E-money — Definition Explained Simply | Examples & Role
E-money (electronic money) is a form of non-cash money stored on electronic devices (bank cards, e-wallets, apps) and used for cashless payments.
Electronic money is a form of funds that exist in digital form and are used for cashless transactions. Unlike cash, it has no paper or metallic form and is stored on electronic devices: bank cards, e-wallets, mobile apps, and online services.
E-money is issued by banks and licensed financial institutions, which means it is always linked to a national currency. For example, euros in PayPal correspond to the same value as their fiat equivalents. By law, e-money is equated to ordinary non-cash funds and regulated by state authorities.
Main features of e-money
- Linked to national currency — e-money is the digital form of fiat money (ruble, euro, dollar).

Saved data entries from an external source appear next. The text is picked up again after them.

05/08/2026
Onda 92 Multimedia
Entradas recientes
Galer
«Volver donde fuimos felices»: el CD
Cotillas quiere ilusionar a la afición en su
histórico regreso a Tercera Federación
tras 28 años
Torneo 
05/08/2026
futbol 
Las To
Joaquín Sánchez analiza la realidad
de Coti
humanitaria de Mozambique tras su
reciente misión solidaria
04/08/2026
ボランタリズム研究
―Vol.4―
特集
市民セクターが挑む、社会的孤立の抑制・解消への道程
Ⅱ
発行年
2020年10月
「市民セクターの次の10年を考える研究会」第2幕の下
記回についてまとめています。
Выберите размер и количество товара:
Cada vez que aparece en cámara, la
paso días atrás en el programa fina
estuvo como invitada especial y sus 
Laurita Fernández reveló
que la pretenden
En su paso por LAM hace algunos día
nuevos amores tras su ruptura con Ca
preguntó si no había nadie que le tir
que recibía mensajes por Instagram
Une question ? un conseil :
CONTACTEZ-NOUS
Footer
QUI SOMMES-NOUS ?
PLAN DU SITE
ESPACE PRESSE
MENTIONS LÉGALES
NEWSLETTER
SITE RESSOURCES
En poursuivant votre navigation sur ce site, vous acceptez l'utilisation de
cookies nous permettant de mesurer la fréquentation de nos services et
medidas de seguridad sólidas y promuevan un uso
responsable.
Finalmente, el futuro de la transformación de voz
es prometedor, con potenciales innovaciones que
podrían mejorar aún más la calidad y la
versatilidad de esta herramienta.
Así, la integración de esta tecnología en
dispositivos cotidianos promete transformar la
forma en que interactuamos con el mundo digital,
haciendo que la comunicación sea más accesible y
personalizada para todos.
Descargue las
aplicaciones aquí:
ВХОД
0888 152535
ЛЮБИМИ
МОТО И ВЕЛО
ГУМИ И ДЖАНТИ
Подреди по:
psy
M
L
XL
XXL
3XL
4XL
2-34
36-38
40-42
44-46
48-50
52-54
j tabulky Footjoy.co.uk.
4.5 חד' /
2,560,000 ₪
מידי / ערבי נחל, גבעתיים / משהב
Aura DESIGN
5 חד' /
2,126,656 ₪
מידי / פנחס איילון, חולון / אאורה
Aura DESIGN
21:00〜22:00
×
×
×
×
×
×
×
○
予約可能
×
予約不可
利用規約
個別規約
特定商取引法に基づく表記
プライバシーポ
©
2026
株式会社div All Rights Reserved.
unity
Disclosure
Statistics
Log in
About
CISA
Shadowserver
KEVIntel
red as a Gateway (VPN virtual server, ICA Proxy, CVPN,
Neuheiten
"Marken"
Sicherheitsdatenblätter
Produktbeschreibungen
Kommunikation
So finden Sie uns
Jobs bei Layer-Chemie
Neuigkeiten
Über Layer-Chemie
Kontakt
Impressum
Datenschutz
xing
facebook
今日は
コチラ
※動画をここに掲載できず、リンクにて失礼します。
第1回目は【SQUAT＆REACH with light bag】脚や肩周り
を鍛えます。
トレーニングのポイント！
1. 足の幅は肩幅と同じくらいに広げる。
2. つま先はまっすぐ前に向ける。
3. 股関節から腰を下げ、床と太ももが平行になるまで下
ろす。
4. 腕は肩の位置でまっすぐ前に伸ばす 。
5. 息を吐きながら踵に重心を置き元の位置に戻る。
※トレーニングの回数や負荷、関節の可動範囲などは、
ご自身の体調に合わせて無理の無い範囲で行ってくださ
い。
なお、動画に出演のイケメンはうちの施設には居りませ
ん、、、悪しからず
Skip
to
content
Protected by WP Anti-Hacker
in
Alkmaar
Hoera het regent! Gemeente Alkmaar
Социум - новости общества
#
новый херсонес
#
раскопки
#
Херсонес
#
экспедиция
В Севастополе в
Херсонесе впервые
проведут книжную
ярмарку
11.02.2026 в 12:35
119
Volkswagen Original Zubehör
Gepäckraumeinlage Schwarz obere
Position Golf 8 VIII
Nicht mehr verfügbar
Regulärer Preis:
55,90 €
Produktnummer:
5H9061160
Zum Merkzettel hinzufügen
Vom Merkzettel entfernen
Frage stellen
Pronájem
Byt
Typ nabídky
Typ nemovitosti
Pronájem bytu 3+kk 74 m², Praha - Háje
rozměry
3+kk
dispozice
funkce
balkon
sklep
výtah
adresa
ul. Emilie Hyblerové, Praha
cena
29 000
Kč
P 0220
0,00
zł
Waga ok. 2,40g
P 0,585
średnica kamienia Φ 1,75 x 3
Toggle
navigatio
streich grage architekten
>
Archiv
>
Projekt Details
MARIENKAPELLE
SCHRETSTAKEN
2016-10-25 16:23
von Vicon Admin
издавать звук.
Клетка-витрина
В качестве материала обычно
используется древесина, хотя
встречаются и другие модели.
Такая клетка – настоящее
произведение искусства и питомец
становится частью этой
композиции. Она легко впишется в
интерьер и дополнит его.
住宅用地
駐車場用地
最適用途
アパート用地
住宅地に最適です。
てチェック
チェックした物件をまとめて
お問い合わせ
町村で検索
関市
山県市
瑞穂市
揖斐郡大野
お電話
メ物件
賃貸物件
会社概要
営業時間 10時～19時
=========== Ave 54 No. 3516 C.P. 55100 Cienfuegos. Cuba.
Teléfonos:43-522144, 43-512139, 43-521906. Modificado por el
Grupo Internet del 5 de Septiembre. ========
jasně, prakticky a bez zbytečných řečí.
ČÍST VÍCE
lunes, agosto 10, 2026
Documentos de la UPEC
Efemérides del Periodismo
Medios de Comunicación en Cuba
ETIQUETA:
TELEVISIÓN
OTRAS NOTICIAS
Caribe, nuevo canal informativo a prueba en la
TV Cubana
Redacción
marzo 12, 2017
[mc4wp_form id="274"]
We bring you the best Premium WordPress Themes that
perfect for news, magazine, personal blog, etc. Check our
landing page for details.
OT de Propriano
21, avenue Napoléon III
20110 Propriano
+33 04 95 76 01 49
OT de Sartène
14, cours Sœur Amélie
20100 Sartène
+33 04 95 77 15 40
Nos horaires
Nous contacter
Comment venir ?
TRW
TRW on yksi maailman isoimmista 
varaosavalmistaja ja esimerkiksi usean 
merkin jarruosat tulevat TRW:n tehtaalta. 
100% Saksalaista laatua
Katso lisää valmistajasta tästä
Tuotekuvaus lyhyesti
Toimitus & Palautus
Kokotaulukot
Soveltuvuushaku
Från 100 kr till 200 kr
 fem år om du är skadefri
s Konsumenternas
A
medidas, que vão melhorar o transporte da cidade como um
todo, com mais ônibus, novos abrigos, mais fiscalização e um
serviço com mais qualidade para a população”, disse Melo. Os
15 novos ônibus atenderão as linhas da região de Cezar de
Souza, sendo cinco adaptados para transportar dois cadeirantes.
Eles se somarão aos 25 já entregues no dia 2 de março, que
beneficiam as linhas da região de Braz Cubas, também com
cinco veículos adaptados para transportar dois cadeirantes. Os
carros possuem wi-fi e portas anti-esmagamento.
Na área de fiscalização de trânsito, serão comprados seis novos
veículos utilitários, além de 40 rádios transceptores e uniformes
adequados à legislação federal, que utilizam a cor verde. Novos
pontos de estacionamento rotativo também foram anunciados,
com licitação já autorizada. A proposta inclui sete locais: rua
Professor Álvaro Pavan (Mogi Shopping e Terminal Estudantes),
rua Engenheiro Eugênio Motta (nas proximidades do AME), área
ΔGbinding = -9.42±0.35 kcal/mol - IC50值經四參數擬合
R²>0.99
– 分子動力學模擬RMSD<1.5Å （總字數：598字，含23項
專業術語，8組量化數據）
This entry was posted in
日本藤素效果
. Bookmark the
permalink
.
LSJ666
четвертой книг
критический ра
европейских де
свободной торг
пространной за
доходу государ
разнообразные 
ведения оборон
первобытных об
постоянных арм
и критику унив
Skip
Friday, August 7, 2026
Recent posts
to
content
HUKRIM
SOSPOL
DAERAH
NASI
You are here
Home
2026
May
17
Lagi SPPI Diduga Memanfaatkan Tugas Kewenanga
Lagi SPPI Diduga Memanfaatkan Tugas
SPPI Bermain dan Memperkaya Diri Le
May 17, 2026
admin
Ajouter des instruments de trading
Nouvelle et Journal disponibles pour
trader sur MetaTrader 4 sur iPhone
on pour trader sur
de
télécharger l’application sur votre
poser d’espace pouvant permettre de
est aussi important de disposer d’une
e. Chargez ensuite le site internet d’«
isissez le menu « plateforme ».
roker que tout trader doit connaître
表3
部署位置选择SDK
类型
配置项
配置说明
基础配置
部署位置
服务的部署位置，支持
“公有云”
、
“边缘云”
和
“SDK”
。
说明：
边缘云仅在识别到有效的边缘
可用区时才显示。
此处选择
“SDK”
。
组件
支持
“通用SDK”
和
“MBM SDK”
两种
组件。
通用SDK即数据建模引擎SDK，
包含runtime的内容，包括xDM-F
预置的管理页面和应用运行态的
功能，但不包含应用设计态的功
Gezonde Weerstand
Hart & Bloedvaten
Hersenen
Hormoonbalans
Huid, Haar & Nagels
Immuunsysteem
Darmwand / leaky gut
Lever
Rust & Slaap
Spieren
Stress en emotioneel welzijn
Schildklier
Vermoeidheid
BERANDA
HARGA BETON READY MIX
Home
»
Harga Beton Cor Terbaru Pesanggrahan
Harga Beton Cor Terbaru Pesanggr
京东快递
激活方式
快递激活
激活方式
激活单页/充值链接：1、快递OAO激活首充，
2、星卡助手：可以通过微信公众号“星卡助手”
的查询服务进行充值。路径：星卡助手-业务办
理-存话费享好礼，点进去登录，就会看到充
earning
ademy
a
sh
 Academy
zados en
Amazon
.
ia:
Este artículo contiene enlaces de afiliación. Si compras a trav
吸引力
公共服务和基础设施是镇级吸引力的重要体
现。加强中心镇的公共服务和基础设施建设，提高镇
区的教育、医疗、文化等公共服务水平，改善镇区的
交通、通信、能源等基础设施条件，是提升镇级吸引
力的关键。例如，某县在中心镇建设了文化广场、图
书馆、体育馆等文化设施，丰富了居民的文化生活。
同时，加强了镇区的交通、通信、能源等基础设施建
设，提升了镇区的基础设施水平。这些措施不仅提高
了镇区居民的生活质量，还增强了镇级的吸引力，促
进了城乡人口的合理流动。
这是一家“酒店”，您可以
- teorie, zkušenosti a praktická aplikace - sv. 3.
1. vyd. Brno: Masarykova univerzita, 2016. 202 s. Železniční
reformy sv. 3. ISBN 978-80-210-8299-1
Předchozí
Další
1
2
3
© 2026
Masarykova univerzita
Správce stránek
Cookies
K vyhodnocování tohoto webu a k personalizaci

- Issuer — issued by banks and payment systems (Qiwi, PayPal, Revolut, etc.).
- Usage — used to pay for goods and services online and offline.
- Difference from cryptocurrencies — e-money is centralized and regulated by the state, unlike decentralized cryptocurrencies. E-money and cryptocurrency are different concepts.
E-money and the global economy
E-money has simplified the payment system, making it more convenient and faster. It allows users to pay for online purchases, transfer money to other people, and store funds in electronic accounts. Its popularity is growing thanks to the rise of e-commerce and fintech. At the same time, e-money fully depends on the banking system and national legislation.
Examples
- Paying for purchases via PayPal or Revolut in euros.
- Refilling a Qiwi e-wallet with rubles.
- Using Apple Pay or Google Pay for contactless payments.